◆ Directions for this task ◆
Decide whether each statement below agrees with the passage on taking in a lodger, answering yes or no and quoting the exact words of the passage that settle it. 1. Gas appliances should be checked every year by a Gas Safe registered gas installer. 2. A written agreement with a lodger is absolutely necessary. 3. Bank references are among the main types of references.

◆ Passage shown ◆
########################################

Students are often a good choice, and you can usually advertise via the students’ union of your local college. If you work for a large firm, have a word with the HR department as they may know of someone. Try putting a card in the window of your local corner shop. Finally, there are a number of websites which advertise rooms for lodgers.

3. Should I check the lodger out first?

Your lodger will have access to your home and all your personal belongings so be very careful who you choose. Make sure that it’s someone who you can trust, and who you will get on with. After all, you’ll be sharing a kitchen and bathroom with them! Take references – the main types of references are employer’s, bank, previous landlords’ and character references – and do a tenant credit check using a credit reference agency.

4. Are there any regulations I should be following?

Although you don’t have to comply with all the legal repairing obligations applicable to rented properties, furniture should comply with the furniture regulations, and any gas appliances should be checked annually by a Gas Safe registered gas installer. For more information, speak to your local Trading Standards Office (furniture) or local Health & Safety Executive office (gas regulations).

5. Should I make a tenancy agreement?

Once you have your lodger, you need to reach agreement with them about the rent and any ‘house rules’. It’s not absolutely necessary to give a written agreement, but it’s generally a good idea.

########################################

(Data listing)
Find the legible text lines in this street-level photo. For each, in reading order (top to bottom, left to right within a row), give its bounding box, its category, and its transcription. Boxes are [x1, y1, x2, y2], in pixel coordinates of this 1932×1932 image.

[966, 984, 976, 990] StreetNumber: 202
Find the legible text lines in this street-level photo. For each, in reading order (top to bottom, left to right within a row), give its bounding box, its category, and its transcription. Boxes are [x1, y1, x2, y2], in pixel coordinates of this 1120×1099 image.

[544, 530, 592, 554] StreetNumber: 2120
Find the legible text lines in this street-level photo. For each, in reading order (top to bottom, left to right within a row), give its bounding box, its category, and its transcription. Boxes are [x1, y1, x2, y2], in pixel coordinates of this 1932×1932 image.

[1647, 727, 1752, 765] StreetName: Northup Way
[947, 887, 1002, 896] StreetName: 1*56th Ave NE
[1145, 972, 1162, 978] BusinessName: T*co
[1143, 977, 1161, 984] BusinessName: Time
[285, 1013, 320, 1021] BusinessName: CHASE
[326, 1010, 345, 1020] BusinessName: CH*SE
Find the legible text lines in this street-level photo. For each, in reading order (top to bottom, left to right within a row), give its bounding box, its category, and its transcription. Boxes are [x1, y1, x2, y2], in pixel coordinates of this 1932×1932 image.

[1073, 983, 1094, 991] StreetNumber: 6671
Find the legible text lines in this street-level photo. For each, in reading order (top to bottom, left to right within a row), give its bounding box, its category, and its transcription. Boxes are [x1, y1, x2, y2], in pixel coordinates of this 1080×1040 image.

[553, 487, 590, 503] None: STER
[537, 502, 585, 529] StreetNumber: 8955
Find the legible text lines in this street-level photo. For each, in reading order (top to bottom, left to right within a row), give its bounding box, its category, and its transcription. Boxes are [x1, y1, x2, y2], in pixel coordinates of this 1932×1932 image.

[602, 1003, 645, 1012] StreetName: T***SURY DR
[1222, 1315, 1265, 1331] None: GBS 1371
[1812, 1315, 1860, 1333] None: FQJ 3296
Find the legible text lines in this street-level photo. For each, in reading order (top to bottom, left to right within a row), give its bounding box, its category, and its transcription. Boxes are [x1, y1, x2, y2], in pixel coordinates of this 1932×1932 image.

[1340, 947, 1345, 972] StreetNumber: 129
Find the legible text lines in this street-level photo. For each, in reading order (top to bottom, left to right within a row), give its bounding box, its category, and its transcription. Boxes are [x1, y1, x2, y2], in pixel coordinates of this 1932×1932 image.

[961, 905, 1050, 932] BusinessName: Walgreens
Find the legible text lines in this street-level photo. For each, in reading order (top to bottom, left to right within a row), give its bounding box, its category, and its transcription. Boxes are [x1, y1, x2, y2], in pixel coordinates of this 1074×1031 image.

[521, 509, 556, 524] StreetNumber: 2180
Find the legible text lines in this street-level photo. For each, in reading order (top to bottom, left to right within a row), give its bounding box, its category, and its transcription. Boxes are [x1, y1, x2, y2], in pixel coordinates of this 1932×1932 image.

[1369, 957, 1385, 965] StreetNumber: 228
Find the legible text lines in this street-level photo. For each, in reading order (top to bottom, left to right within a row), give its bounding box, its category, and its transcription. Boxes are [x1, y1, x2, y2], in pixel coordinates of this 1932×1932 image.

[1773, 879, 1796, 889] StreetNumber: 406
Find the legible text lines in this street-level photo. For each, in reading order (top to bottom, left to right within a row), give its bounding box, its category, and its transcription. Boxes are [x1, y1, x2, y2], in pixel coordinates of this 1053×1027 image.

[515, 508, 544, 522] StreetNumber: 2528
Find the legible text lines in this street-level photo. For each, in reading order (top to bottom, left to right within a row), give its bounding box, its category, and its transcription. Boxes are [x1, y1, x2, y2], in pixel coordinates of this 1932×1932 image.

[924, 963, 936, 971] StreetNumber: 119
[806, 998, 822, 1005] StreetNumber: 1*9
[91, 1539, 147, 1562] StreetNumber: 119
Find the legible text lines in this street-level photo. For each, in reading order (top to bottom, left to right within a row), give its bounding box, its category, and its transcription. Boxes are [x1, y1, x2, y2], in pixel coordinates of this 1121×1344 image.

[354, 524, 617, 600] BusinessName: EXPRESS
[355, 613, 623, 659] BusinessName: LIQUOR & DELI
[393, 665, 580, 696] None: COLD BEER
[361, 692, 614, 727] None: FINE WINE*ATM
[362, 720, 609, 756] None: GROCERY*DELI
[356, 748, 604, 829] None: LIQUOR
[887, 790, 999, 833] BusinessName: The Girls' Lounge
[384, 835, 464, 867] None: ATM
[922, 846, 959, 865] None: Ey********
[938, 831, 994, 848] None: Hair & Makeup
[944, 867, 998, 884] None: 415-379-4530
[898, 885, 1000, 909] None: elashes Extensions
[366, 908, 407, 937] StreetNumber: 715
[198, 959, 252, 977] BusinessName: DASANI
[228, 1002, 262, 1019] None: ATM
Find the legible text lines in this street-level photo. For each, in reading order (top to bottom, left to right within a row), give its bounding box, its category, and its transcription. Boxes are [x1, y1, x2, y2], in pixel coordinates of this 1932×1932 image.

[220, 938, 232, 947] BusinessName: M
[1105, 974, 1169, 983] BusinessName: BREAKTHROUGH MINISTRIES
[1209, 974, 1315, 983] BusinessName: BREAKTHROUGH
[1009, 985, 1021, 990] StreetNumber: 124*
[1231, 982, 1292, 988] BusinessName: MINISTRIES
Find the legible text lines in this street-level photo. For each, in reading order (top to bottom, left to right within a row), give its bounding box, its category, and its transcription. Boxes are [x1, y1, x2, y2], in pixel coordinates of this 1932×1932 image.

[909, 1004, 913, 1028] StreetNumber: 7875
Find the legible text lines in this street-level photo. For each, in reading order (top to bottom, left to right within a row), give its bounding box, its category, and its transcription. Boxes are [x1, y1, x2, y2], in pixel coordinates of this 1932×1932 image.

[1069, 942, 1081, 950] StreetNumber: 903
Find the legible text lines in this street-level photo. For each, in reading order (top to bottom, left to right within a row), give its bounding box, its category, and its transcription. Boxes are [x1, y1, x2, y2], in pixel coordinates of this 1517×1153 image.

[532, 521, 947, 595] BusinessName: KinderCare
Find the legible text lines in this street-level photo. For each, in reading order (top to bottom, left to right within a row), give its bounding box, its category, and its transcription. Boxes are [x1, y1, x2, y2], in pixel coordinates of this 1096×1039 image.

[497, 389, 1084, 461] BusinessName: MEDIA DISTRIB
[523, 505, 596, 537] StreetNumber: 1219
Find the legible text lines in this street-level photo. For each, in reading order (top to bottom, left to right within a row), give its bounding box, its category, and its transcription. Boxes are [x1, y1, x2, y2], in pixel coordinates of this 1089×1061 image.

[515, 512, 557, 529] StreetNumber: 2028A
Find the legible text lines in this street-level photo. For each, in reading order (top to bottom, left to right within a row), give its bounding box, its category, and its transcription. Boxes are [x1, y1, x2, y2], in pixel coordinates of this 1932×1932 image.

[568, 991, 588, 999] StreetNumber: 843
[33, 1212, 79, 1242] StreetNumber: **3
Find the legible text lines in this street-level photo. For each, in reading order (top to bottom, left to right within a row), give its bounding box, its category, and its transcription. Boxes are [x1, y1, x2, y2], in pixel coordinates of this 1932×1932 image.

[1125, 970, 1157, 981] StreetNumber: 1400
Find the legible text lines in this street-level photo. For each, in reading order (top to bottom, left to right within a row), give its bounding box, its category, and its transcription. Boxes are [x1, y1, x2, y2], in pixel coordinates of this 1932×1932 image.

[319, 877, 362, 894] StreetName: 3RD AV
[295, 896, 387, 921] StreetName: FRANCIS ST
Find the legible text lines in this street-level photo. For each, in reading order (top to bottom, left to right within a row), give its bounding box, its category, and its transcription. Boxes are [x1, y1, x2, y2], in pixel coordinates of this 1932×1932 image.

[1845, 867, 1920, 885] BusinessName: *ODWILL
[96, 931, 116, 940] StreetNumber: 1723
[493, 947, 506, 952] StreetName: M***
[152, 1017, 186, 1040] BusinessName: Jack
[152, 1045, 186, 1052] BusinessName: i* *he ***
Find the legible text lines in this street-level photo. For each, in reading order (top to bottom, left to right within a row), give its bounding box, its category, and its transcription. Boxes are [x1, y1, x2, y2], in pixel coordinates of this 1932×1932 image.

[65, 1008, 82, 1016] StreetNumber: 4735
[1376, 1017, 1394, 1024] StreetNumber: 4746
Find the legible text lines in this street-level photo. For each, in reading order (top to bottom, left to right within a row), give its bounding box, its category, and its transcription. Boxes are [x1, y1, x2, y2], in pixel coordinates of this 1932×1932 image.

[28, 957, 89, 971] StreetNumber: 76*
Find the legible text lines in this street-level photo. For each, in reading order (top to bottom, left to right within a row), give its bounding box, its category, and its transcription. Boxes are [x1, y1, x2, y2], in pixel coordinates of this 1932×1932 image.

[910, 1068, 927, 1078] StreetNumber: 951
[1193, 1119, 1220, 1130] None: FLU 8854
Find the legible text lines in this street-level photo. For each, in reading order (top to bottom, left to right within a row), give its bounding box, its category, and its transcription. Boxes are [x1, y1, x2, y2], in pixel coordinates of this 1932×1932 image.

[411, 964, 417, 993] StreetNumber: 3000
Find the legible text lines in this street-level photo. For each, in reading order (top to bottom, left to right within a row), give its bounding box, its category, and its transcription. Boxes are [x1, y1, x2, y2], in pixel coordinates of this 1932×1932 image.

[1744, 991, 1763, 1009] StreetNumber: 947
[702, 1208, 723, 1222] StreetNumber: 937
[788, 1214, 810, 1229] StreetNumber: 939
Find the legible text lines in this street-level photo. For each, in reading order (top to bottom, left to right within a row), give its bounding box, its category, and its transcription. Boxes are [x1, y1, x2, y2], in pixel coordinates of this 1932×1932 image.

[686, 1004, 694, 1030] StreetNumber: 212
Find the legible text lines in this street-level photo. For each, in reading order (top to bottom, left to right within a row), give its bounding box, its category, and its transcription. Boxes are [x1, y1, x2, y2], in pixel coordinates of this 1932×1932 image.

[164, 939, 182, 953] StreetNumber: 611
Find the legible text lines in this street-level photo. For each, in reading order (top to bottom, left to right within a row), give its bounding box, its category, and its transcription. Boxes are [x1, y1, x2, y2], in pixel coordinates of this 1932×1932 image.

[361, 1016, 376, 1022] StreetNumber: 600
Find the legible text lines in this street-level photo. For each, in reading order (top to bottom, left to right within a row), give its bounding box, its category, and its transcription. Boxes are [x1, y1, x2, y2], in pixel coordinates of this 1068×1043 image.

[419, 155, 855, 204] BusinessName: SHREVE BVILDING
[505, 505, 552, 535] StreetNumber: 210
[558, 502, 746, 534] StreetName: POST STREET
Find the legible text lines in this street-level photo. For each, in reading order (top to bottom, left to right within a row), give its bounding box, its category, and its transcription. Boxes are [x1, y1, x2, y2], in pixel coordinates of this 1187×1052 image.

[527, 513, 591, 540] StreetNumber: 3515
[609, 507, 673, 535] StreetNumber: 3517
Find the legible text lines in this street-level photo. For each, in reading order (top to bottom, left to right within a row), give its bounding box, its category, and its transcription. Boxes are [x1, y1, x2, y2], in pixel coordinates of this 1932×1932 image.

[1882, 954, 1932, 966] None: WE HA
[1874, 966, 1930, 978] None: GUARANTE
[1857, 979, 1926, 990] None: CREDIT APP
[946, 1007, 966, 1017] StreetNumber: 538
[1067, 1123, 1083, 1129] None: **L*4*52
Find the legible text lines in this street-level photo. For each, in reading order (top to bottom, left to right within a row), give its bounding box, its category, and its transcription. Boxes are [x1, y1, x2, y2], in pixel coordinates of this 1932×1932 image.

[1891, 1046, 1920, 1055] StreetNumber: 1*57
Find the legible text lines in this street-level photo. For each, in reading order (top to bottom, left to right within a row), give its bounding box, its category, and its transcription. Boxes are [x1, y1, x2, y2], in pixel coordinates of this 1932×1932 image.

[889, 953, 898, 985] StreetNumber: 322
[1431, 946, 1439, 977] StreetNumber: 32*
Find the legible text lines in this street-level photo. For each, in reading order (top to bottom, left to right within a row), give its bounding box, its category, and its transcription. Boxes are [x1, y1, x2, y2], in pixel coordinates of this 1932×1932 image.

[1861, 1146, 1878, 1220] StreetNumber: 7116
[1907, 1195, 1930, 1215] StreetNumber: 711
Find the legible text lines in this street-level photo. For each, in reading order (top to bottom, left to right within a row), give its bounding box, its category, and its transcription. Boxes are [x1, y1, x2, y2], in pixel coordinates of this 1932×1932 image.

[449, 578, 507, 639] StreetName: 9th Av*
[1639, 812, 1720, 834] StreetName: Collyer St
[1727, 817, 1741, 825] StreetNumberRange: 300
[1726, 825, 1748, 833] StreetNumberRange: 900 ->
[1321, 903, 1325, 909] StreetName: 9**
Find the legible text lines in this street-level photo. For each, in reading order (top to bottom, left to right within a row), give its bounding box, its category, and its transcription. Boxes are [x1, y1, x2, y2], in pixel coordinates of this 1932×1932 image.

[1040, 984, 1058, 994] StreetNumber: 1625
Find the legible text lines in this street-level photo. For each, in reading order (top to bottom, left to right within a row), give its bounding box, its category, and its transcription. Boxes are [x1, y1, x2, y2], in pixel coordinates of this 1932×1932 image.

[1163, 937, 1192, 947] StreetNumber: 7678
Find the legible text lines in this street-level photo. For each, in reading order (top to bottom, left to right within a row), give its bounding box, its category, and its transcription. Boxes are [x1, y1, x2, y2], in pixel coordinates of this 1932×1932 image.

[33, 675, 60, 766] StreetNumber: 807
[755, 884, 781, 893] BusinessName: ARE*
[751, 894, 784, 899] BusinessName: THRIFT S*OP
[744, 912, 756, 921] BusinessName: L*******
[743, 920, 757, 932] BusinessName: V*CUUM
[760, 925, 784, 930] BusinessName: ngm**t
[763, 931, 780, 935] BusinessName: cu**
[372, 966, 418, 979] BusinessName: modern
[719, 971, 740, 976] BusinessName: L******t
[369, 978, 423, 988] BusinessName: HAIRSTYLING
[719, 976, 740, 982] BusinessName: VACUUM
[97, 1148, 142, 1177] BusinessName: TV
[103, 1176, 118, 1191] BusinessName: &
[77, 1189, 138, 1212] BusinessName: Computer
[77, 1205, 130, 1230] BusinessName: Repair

########################################

◆ Solution to this problem ◆
1. Yes: "any gas appliances should be checked annually by a Gas Safe registered gas installer"
2. No: "It’s not absolutely necessary to give a written agreement"
3. Yes: "the main types of references are employer’s, bank, previous landlords’ and character references"